Thursday, March 15, 2007

New and Improved

So after submitting my story The Finn to the Dimensions newspaper here, one of their editors/cartoonists decided he really, really wanted to turn it into a "graphic novel" serialized across several issues. While this means that I don't do as much writing per week, it came out pretty damn cool.

So props to Marwan Imam for turning my work into something really kind of unique. He did a pretty good job drawing Boston for someone who has never seen it before in his life!!!



Here's the text, since it's kind of unreadable from the scan:


I worked but I didn’t manage to find satisfaction. That was Boston’s fault.
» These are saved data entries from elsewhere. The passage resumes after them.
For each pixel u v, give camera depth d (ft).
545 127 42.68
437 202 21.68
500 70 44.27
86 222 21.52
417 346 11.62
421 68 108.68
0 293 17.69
This town had dulled me with its persistent winds, and I was slowly wearing away in the rain, the snow, the battered sidewalks and cracking roads. In this city, every thing was a defense against the elements, every day was a task. And the people, clannish and irritable, could become as cutting as shards of glass. Every one shuffled around in coats and scarves, each a castle, a fortress, with layers of battlements and almost never visible. Boston wore at my soul and I could not escape.
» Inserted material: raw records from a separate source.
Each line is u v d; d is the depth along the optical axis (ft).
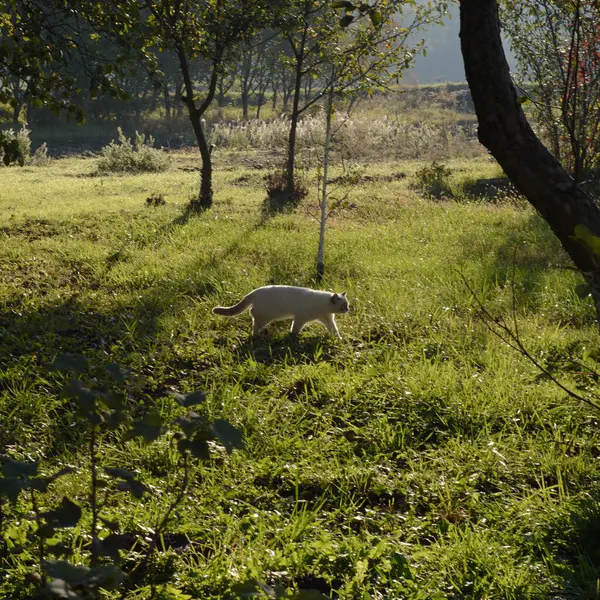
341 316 32.55
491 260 40.24
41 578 9.90
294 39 67.92
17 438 20.02
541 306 32.76
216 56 60.18
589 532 15.10
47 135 156.56
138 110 174.50
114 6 34.09
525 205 57.72
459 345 28.02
A vast melancholy swept over me as I sat on the embankment, waiting for the train to take me home. It was one of those cold New England nights where your breath comes in freezing clouds that glow in the stainless steel moonlight. I could see the train coming half a mile away along the tracks, its running lights reflected in long beams down the rails. The track ran straight and then curved at the last minute before the station, so as it approached all I saw a was three flashing lights bearing down on me with an increasing roar. The cars blew by in a blast of hot air and roaring diesel that splashed through my mind like an ocean wave.

On the train, I sat facing the wrong direction, watching Belmont and then Waltham slide silently by. Staring through the scratched glass of the windows, I watched the tattered remnants of New England's industrial past slide by – battered redbrick buildings covered in cracking paintwork and dying ivy, junkyards filled with rusting trucks and stripped tires, men standing around in flannel shirts and dirty workboots the color of old wheat, smoking cigarettes. I looked down at my own shoes, chestnut boots polished to a waxy sheen, and then at the shoes I wear at work, scuffed and filthy with cheap leather. Why did I feel the need to change them every day before I left?



Also, I'm went to Zaghloul today to make sure the trousers fit and to get the final measurements for the coat. He's such an awesome old guy:






It's raining today...in Cairo! Blech on that.